▶ YOUR TASK
Reproduce the entries verbatim, starting at the line that contains "Q: Please count the red cucumbers." and running through the end of the entries, both ends included.

▶ GIVEN INFORMATION
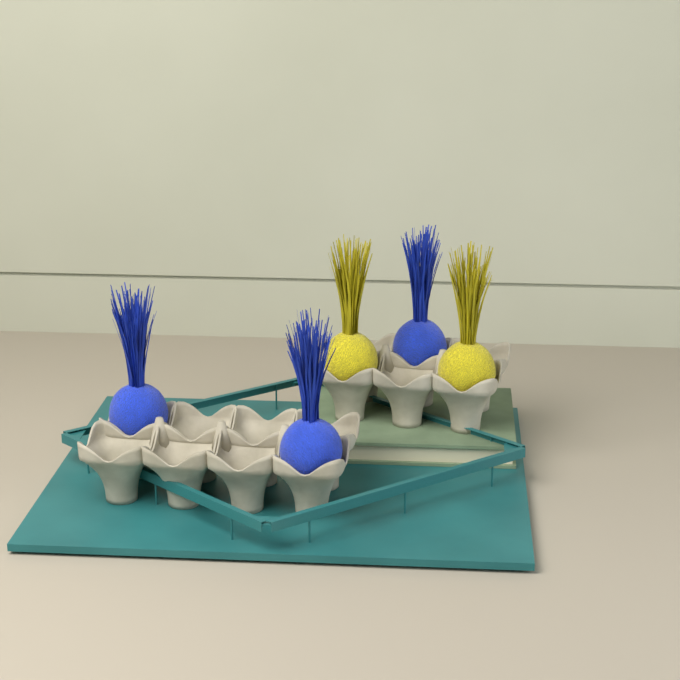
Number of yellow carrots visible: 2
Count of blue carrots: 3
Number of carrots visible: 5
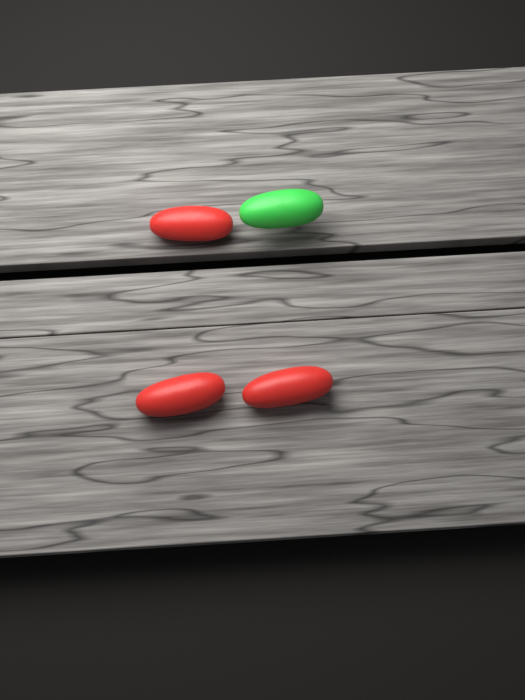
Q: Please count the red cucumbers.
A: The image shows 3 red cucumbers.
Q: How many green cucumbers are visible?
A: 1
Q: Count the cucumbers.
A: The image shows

▶ PROBLEM SOLUTION
Q: Please count the red cucumbers.
A: The image shows 3 red cucumbers.
Q: How many green cucumbers are visible?
A: 1
Q: Count the cucumbers.
A: The image shows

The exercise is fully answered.